» SHORT TASK:
Answer these questions using the passage on BI competency centers below:
1. About what percentage of survey respondents said their organization has a BICC?
2. How many best practices has Gartner defined for companies that start a competency center?
3. Which best practice does the passage call the most important?

» DOCUMENT PASSAGE:
Exhibit 2, illustrates the activities of the BICC and the skill sets that its team members need to bring to the table. When the right people come together, whether their reporting structure ties them directly to the BICC or their lines of responsibility are virtual, they can develop a BI vision for the organization, establish standards that BI and performance management technology implementations must abide by, oversee and control funding for those projects, offer training to BI and performance management technology end users, and provide leadership in terms of the processes underlying data collection and data management activities companywide. The benefits of such a competency center aren't hard to imagine, but they're more tangible in light of our recent survey. Approximately 33 percent of all respondents to the survey reported that their organization has a BICC; 66 percent indicated that their company does not. Of the organizations that we rated at levels one, two, or three on the Gartner BI maturity curve, 28 percent have created a BI competency center. In stark contrast, every organization that we placed at level four on the maturity curve has a BICC in place.
Creating a BI competency center is a major move for an organization, and one that should not be undertaken lightly. However, companies that want to achieve a strategic level of business intelligence and performance management should consider the benefits of a competency center. For those that decide to initiate one, Gartner has defined 11 best practices that will help companies get the most out of their investment:
Plan for the BICC to be dynamic. This is the most important best practice. Supporting business intelligence and performance management requires attention to the organization's business, people, processes, services, and technologies (as well as applications and infrastructure). These initiatives must be driven by business objectives and goals, which change over time. The BICC needs to be able to evolve with the business and with the needs of people in the organization. Likewise, the company's services and technology landscape will continue to change. New technologies will emerge, while others wane; vendors will enter the market and leave because of consolidation, changes in strategy, or financial issues; and different vendors will regularly offer new mixes of services and products. This does not mean that the BICC should alter with every internal or external change. However, members of the BICC need to monitor these changes -- which may affect their work -- and adjust the representing members, the number of members, and their roles and responsibilities accordingly.

» Data extracted from a collection:
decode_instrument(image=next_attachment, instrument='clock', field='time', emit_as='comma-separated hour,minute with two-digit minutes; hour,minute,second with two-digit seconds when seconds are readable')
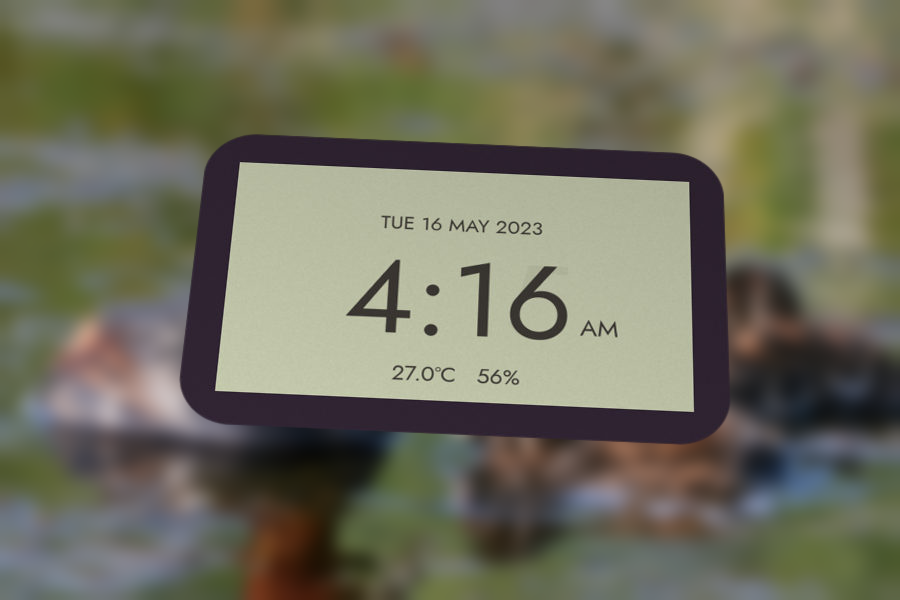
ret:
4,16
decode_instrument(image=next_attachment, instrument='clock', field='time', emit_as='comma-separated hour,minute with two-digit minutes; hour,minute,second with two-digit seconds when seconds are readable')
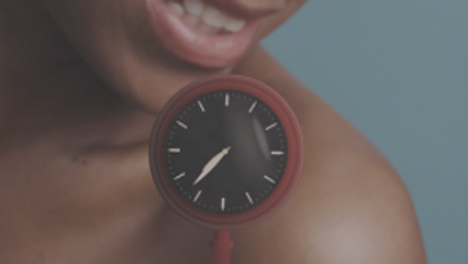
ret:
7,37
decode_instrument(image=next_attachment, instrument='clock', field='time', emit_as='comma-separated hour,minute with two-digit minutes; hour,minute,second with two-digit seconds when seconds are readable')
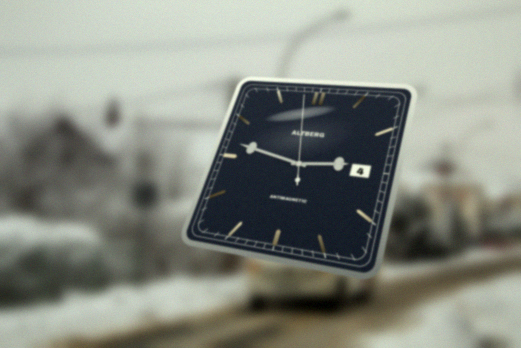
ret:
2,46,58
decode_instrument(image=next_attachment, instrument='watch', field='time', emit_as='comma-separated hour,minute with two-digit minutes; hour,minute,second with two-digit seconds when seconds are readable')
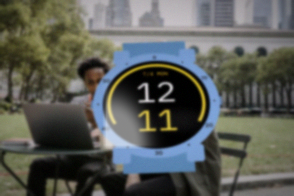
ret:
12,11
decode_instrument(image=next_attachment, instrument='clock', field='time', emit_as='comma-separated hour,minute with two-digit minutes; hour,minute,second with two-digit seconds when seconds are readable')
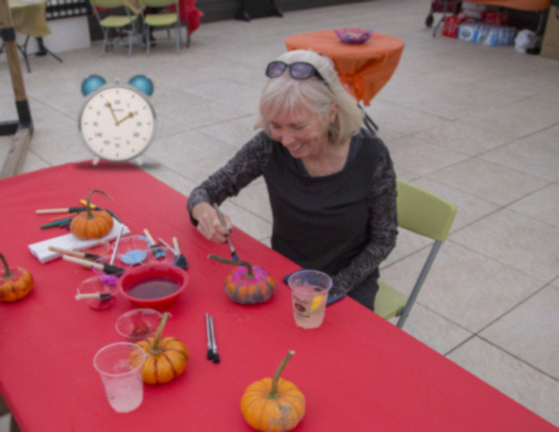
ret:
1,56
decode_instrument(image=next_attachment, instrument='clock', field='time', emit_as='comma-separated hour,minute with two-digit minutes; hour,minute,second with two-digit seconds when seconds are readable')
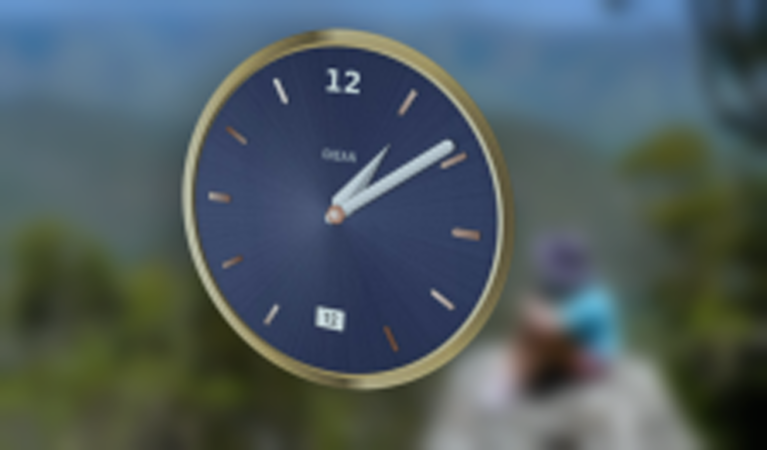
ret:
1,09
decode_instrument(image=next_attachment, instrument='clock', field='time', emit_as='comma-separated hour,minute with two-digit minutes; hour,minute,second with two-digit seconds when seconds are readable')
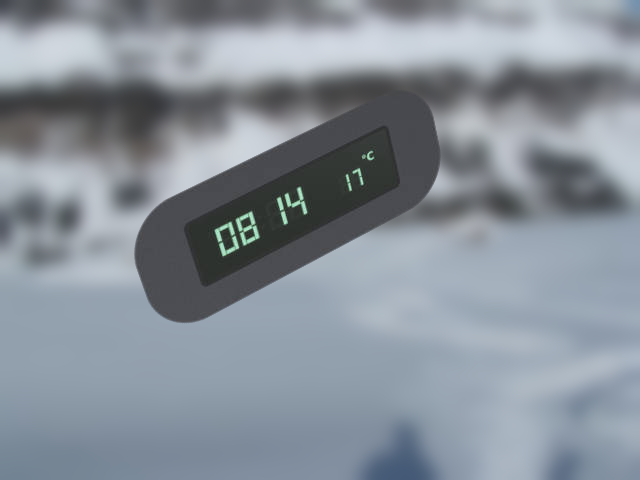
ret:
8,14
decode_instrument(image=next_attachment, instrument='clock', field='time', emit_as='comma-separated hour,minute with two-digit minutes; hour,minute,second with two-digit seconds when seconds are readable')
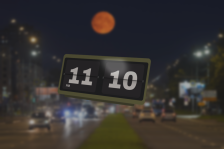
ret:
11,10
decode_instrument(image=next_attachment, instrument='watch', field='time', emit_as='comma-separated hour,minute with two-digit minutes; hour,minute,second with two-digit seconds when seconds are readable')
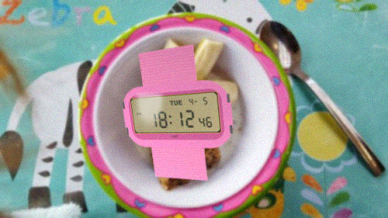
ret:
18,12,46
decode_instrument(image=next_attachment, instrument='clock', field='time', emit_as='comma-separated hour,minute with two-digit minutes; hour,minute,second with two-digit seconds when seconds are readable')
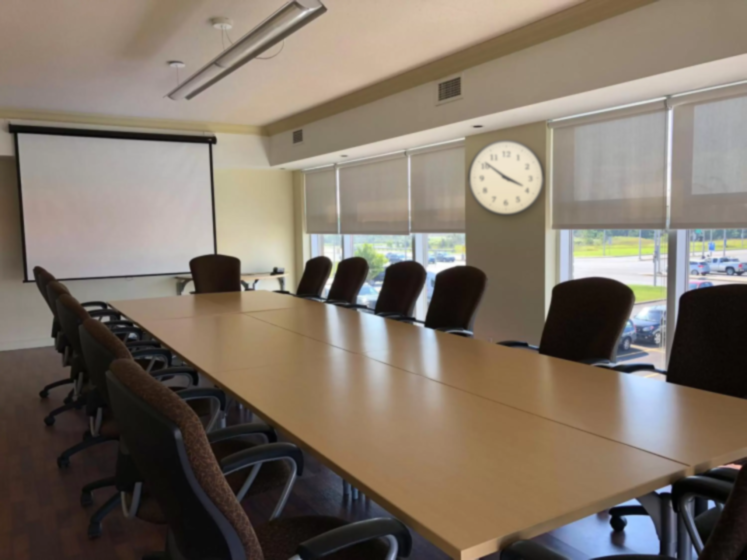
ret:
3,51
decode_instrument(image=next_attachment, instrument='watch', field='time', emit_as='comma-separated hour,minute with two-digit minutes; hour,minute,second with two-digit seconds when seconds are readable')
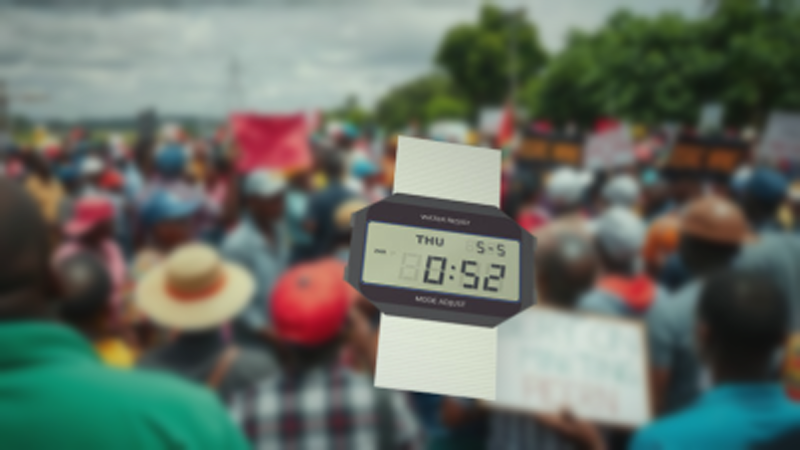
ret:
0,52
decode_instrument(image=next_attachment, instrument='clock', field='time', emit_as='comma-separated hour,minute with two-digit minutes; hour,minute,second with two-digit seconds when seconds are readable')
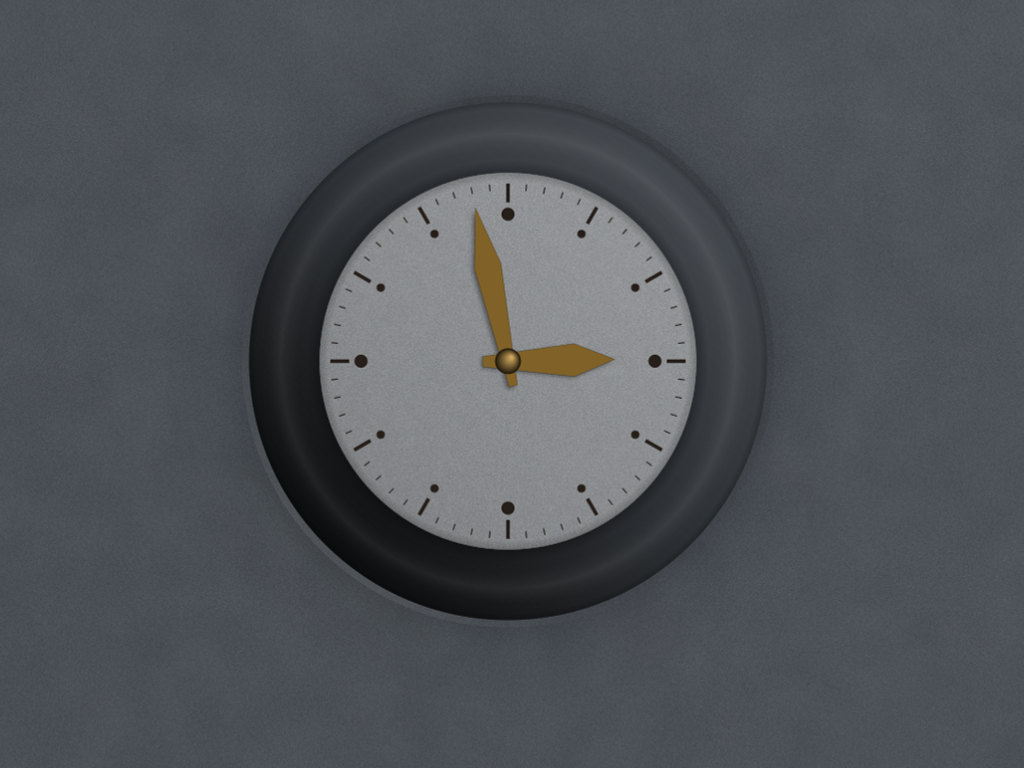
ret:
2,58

--

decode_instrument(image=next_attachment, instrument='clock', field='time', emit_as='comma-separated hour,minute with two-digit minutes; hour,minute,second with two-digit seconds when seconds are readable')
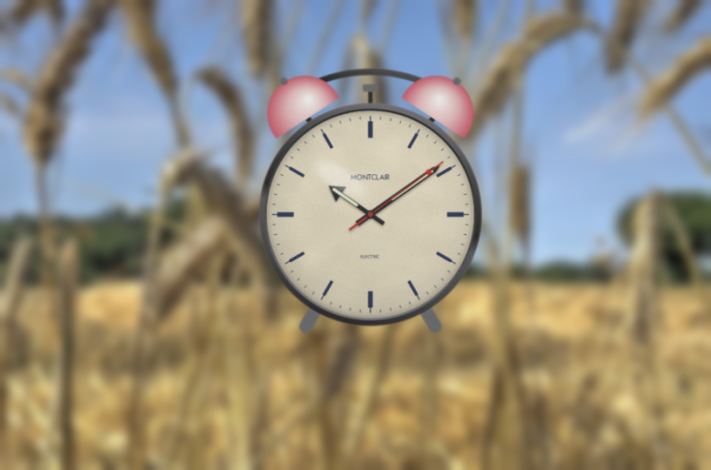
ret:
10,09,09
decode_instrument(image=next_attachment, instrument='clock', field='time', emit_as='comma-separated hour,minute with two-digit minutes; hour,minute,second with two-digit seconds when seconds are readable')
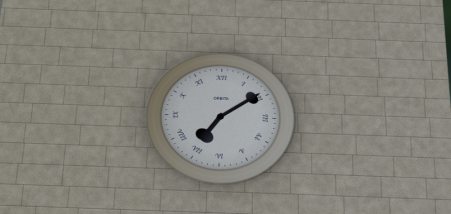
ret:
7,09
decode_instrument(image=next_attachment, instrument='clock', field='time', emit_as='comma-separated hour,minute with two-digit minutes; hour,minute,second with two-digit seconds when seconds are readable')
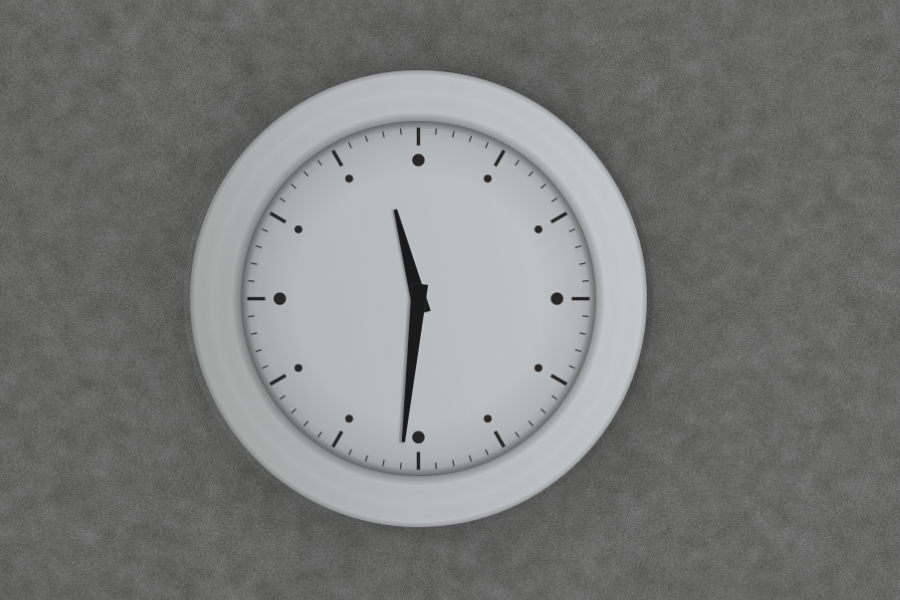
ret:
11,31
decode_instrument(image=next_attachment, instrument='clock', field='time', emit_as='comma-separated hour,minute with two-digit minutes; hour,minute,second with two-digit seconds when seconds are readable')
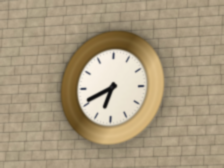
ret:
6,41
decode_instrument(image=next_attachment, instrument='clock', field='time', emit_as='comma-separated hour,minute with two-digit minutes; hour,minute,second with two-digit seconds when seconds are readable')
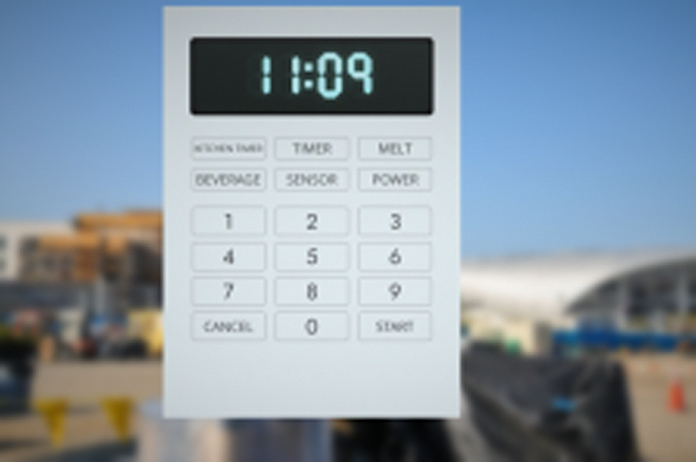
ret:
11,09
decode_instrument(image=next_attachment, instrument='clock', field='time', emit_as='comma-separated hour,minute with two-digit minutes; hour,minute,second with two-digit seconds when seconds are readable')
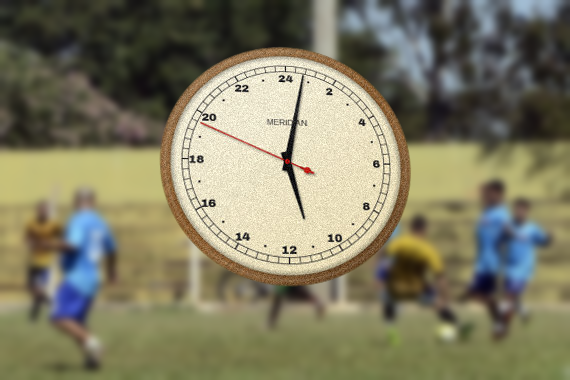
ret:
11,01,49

» TASK ANSWER:
1. Approximately 33 percent.
2. Eleven.
3. Plan for the BICC to be dynamic.